LAHORE, May 31: The Human Rights Commission of Pakistan (HRCP) has said that needless attacks on media by Gen Pervez Musharraf is likely to embolden elements within the administration and outside it to further curtail freedom of expression and thought.
In a press statement issued here on Thursday, HRCP’s secretary-general Syed Iqbal Haider said Gen Musharraf devoted considerable time to a tirade against the media while addressing army officers in Jhelum on Wednesday.
“The relevance of this unmerited attention to media could not be fathomed. But what could result was a serious danger that such unprovoked assaults on media would further encourage both state functionaries and non-state troublemakers to increase their efforts at browbeating journalists,” said the statement.
Mr Haider said actions taken against media over the past few weeks, especially on May 12, had caused an outrage among journalists and other upholders of freedom of expression globally.
He said no action had been taken against ‘criminal’ gangs that kept on firing outside a television station in Karachi on May 12 which was an unprecedented blitz watched by millions of Pakistanis. Subsequent reports of attacks on media had been pouring in uninterrupted.

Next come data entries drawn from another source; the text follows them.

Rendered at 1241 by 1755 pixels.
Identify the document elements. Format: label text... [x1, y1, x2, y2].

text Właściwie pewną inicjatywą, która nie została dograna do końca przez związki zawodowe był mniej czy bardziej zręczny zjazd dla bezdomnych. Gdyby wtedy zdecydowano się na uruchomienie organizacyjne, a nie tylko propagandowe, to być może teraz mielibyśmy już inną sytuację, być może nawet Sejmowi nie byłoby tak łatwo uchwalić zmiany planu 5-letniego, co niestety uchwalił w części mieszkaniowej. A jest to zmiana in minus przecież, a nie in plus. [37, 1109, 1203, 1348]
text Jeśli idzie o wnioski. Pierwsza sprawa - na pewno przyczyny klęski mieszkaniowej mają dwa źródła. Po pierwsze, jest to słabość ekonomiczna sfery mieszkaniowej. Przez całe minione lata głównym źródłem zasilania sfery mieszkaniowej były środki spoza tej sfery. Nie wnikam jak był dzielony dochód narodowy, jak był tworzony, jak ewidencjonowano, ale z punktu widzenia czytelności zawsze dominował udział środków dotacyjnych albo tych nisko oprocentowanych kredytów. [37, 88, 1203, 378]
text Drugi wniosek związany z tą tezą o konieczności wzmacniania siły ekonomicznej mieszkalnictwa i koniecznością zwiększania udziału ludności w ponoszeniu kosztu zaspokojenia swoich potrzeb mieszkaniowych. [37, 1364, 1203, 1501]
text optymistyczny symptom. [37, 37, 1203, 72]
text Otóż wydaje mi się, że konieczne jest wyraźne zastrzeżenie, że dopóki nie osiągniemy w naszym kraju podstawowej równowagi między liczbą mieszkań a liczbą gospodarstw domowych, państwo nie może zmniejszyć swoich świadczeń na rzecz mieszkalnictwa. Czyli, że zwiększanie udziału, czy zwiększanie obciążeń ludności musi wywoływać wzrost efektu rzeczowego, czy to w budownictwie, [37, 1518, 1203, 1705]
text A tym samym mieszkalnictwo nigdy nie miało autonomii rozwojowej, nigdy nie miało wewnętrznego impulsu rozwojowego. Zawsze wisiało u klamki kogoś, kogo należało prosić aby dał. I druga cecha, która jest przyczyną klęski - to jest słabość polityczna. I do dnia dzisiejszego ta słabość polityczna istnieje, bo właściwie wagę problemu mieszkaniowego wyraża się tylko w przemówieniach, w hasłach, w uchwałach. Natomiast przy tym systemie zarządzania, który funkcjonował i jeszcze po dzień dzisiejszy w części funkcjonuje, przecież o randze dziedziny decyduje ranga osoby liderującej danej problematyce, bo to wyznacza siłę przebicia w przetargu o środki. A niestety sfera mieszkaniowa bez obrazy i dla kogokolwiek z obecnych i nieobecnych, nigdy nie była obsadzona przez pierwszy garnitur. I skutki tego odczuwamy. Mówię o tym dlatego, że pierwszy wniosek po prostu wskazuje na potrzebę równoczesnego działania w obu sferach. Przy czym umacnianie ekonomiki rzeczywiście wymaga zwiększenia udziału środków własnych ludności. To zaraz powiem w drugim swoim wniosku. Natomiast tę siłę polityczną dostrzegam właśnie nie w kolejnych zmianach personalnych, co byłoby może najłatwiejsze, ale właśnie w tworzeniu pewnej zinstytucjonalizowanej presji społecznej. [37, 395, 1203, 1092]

The other day, bullets were left in vehicles belonging to two senior journalists and a press photographer of Karachi. This cowardly incident needed to be condemned in the strongest possible manner.
The HRCP secretary-general said the glib-tongued administrators of Karachi were expected to track down the culprits and punish them.
But the reported decision to ban demonstrations outside the Karachi Press Club, seemed to suggest that at least one objective of threatening journalists had been achieved. Similarly, the decision to place the Pakistan Electronic Media Regulating Authority (Pemra) under the information division showed the intentions of opening of a new front against the electronic media.
He said the regime was facing a crisis, but it was itself responsible for that and it could not recover from it by gagging the media and targeting journalists. Such tactics were bound to aggravate matters and expose the state and the people to unimaginable hazards.